Carter, Rokocoko questioned over corticosteroids

by AFP

All Black legends Dan Carter and Joe Rokocoko, alongside Racing 92 team-mate Juan Imhoff, were interviewed by French Rugby anti-doping chiefs on Wednesday after testing positive for corticosteroids.

The three gave back positive readings after being drug-tested following June's Top 14 final against Toulon in Barcelona, won by Racing 29-21.

Each player was accompanied by a lawyer as they turned up at the French Rugby Federation (FFR) headquarters at Marcoussis, near Paris, on Wednesday morning.

Their positive tests were revealed by French sports newspaper L'Equipe last week.

Corticosteroids can be used to combat pain, inflammation or allergies.

They can be taken legally or illegally, depending on the method of ingestion.

Carter and Rokocoko celebrate a Racing 92 win. Photo: Getty ImagesIt is illegal to take corticosteroids orally or have them injected in either the blood or muscle, but they can be injected into joints or inhaled.

Even if taken in a banned manner, athletes can gain permission to do so by applying for the controversial Therapeutic Use Exemption (TUE).

A five-man panel of the FFR anti-doping commission will decide whether or not the players, and Racing, have broken any rules.

Racing informed French anti-doping (AFLD) officers that the players had taken corticosteroids at the time of their drug tests.

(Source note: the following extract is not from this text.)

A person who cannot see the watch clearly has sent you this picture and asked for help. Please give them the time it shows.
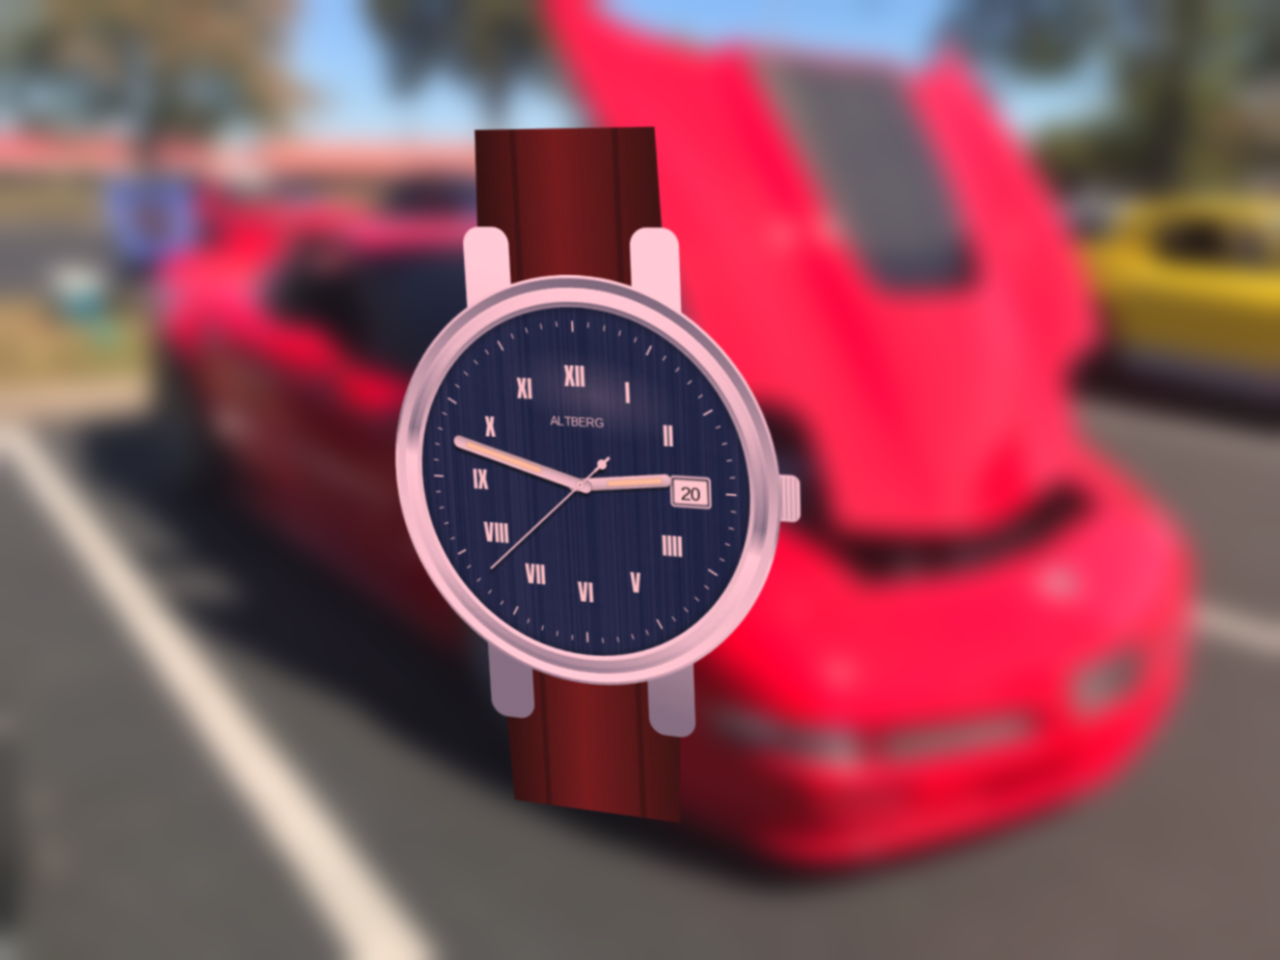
2:47:38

Now the panel must decide whether or not the results correspond with Racing's version of the time, quantity and method of administration.

Racing claimed the players were administered a treatment "by authorised method" due to "known conditions" from which they were suffering, "several days before the Top 14 final" and which "didn't need a TUE".

French television channel Canal+ claimed Carter's corticosteroid readings showed 81 nanogrammes par millilitre, with 49 for Rokocoko and 31 for Imhoff, while the World Anti-Doping Agency (WADA) has set a limit of 30.